Francis does not only exalt creatures that manifest strength and exuberance, such as the sun, wind and fire. It also exalts the elements that make you dream in a depth of welcome, such as water and mother earth. The Song is made up of an alternation of masculine images and feminine images. To a dream element in the sense of strength and action, a dream element in the sense of intimacy and communion immediately corresponds. This alternation discovers a soul open to all its powers. The Song of the Creatures appears as the symbolic language of a man fully reconciled with his affective wholeness, born to a new and plenary personality in which all the dark forces of life and desire act themselves in the light.

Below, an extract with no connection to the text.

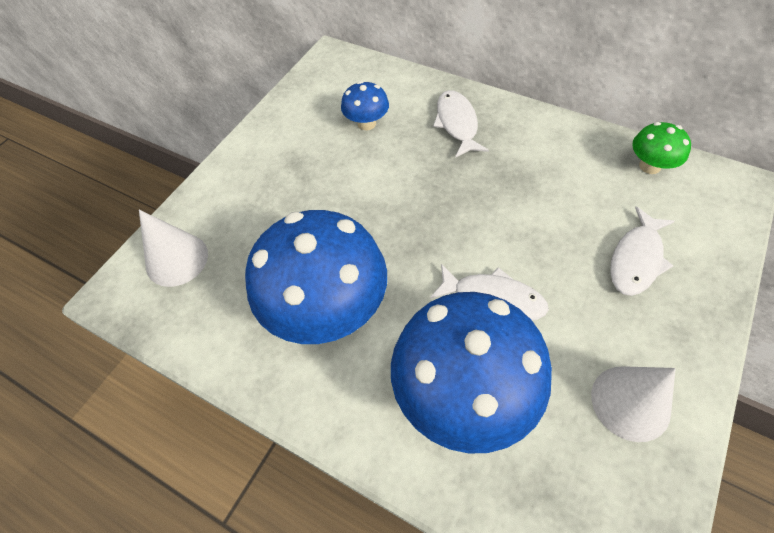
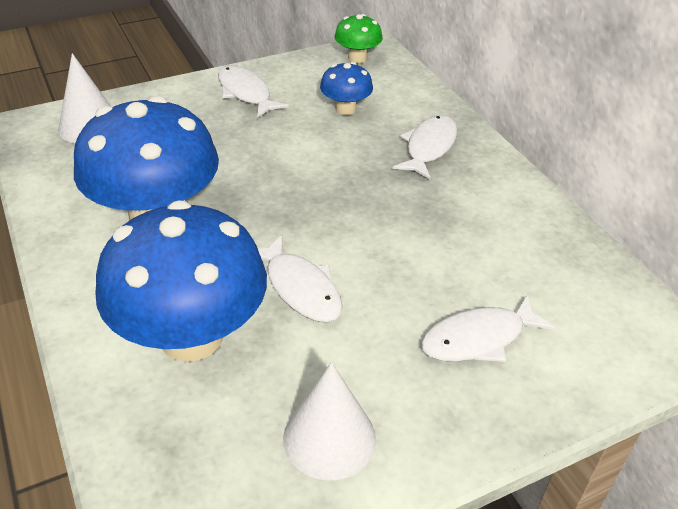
camera: 30 degrees right, 15 degrees down
(275, 151) = (246, 93): none -> white fish
(650, 166) = (592, 276): green mushroom -> green mushroom (357, 58)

The fraternal vision of nature expressed in the Song of the Creatures is only possible from this intimate experience of reconciliation. This nature, freed from all fearsome and dark aspects, entirely transparent and luminous, is not a mere dream of a poet; it is the testimony and the mirror of a being in which the forces of desire and of life have been unified and clarified in a single and great love. A torn consciousness cannot help but project on the world its own inner rupture. On the contrary, a unified and happy consciousness perceives the deep and ultimate unity of beings; she sees it, sings it and cooperates with it.
It is true that Francis' personality was, at first, more tumultuous, less unified than that of Sister Clare, for example. But the wealth of a being is measured by the diversity of the tendencies that agitate it and by its ability to integrate them. Francis did not achieve this unification without crisis or conflict (cf. E. Leclerc: Wisdom of a poor man). Nothing, however, has been lost from its former wealth. Everything is finally reunified: the sense of the concrete and the powers of sleep, the dynamism of action and contemplative lyricism, the love of the living person, the individual and the singular and the need for a cosmic communion ... This is what makes Francis, besides an overflowing being, a wonderful interpreter of the splendor. His song is truly the song of a unified and universalized man.